In mathematics, a continuous probability distribution is a type of probability distribution where the set of possible outcomes can take any value within a given range. This is different from discrete probability distributions, where the possible outcomes are distinct and separate values.
For a continuous uniform distribution, like the one described in the flight times from Los Angeles to Las Vegas, any value between the minimum and maximum boundary is equally likely to occur. This means that this type of distribution is represented graphically by a flat, rectangular shape.
Here, every minute between 60 and 70 has an equal chance, creating a rectangle that starts at 60 and finishes at 70 on the number line, showcasing that the probability density across this interval is constant.

In statistics, the mean provides a measure of the central tendency of a set of numbers. For a uniform distribution, this will be the midpoint of the defined interval.
The formula for calculating the mean \( \, \mu \, \) in a uniform distribution where the range is from \( a \) to \( b \) is:
\[\mu = \frac{a + b}{2}\]
Substituting the flight time values \( a = 60 \) and \( b = 70 \):
\[\mu = \frac{60 + 70}{2} = 65\]
This provides us with a mean flight time of 65 minutes, indicating that, on average, flights take this time to travel between Los Angeles and Las Vegas.
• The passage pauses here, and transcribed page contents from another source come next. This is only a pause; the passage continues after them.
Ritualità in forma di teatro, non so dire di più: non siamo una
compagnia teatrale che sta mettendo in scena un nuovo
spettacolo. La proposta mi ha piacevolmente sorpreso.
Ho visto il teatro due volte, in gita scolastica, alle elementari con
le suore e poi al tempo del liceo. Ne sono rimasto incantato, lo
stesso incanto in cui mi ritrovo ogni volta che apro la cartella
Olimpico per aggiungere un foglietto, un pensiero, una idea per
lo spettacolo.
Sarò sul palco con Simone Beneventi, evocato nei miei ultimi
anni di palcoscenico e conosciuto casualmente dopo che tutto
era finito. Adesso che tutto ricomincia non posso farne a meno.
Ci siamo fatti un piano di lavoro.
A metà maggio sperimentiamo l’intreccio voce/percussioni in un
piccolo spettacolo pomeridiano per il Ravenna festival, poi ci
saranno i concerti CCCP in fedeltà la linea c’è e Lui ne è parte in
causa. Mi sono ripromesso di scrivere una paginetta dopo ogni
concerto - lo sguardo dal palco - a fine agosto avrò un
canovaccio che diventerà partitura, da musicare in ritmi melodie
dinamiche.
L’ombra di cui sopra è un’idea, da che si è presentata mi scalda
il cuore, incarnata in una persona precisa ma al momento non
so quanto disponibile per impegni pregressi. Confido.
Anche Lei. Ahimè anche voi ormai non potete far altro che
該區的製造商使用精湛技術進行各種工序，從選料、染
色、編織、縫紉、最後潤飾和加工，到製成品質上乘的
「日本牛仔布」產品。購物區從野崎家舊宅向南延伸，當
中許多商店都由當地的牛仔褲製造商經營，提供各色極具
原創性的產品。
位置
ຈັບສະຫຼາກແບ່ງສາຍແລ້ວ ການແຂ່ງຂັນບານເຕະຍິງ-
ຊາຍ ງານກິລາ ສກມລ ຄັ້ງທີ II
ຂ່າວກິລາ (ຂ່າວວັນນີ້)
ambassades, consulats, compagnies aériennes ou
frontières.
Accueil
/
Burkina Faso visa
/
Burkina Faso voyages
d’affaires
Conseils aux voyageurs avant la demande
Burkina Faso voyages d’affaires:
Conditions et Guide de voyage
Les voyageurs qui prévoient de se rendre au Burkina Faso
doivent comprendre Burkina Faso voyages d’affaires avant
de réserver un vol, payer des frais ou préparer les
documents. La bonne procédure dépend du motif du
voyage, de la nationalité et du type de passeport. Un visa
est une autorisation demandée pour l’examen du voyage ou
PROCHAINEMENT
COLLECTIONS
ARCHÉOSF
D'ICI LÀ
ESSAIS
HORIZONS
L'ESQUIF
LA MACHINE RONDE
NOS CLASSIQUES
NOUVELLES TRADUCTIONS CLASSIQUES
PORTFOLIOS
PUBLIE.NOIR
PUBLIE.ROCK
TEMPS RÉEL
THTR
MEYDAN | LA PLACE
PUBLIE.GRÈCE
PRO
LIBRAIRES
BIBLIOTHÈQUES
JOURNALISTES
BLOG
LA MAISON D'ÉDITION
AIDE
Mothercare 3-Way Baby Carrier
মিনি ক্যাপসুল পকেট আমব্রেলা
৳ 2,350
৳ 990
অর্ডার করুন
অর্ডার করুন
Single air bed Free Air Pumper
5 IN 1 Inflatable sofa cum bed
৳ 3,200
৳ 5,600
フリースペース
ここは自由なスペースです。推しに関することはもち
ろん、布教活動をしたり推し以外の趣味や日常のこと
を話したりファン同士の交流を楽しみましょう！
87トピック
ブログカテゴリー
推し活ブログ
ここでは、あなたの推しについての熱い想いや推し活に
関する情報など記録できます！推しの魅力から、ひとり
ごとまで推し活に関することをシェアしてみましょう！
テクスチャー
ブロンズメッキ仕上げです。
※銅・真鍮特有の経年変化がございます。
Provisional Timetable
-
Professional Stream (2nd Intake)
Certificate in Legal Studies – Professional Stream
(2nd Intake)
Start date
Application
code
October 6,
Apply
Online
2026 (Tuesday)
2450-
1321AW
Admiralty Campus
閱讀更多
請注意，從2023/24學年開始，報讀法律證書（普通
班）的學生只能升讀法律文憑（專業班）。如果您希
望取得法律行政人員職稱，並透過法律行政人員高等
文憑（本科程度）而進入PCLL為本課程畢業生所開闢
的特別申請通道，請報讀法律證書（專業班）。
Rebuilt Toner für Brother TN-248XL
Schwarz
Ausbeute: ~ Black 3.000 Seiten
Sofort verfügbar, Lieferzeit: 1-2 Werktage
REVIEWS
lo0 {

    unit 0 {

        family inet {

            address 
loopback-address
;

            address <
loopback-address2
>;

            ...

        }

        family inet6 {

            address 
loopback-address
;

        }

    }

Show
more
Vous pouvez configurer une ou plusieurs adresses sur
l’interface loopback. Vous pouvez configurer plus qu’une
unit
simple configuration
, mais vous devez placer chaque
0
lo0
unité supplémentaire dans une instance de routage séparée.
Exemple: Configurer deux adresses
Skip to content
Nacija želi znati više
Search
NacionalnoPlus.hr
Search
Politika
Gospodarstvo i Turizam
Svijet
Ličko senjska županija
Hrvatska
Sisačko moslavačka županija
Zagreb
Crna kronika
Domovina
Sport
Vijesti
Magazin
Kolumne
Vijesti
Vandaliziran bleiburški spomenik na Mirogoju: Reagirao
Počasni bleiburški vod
Variance is a statistical measurement that helps us understand the spread or spread of a set of numbers. In a uniform distribution, variance demonstrates how much the numbers in the interval deviate from the mean.
The formula for variance \(\sigma^2 \) in a uniform distribution over an interval \([a, b]\) is:
\[\sigma^2 = \frac{(b - a)^2}{12}\]
So, for this exercise, the variance is calculated as:
\[\sigma^2 = \frac{(70 - 60)^2}{12} = \frac{100}{12} = \frac{25}{3} \approx 8.33\]
This means the flight times deviate from the mean of 65 minutes by about 8.33 minutes squared, indicating a moderate dispersion in flight times.

Probability helps us determine the likelihood of a specific event occurring. In the context of continuous uniform distributions, probabilities relate to the length of the interval within the possible range.
The probability calculation involves finding the area of the desired interval divided by the total length of the distribution interval.
For the flight times:

• For a flight time of less than 68 minutes: \[P(X < 68) = \frac{68 - 60}{70 - 60} = \frac{8}{10} = 0.8\]
• For flight times exceeding 64 minutes: \[P(X > 64) = \frac{70 - 64}{70 - 60} = \frac{6}{10} = 0.6\]

These calculations show the percentage of flights likely to take less than 68 minutes (80%) and more likely to be longer than 64 minutes (60%). Understanding probabilities in this way helps to see the likelihood of different flight times and what to expect when planning travel.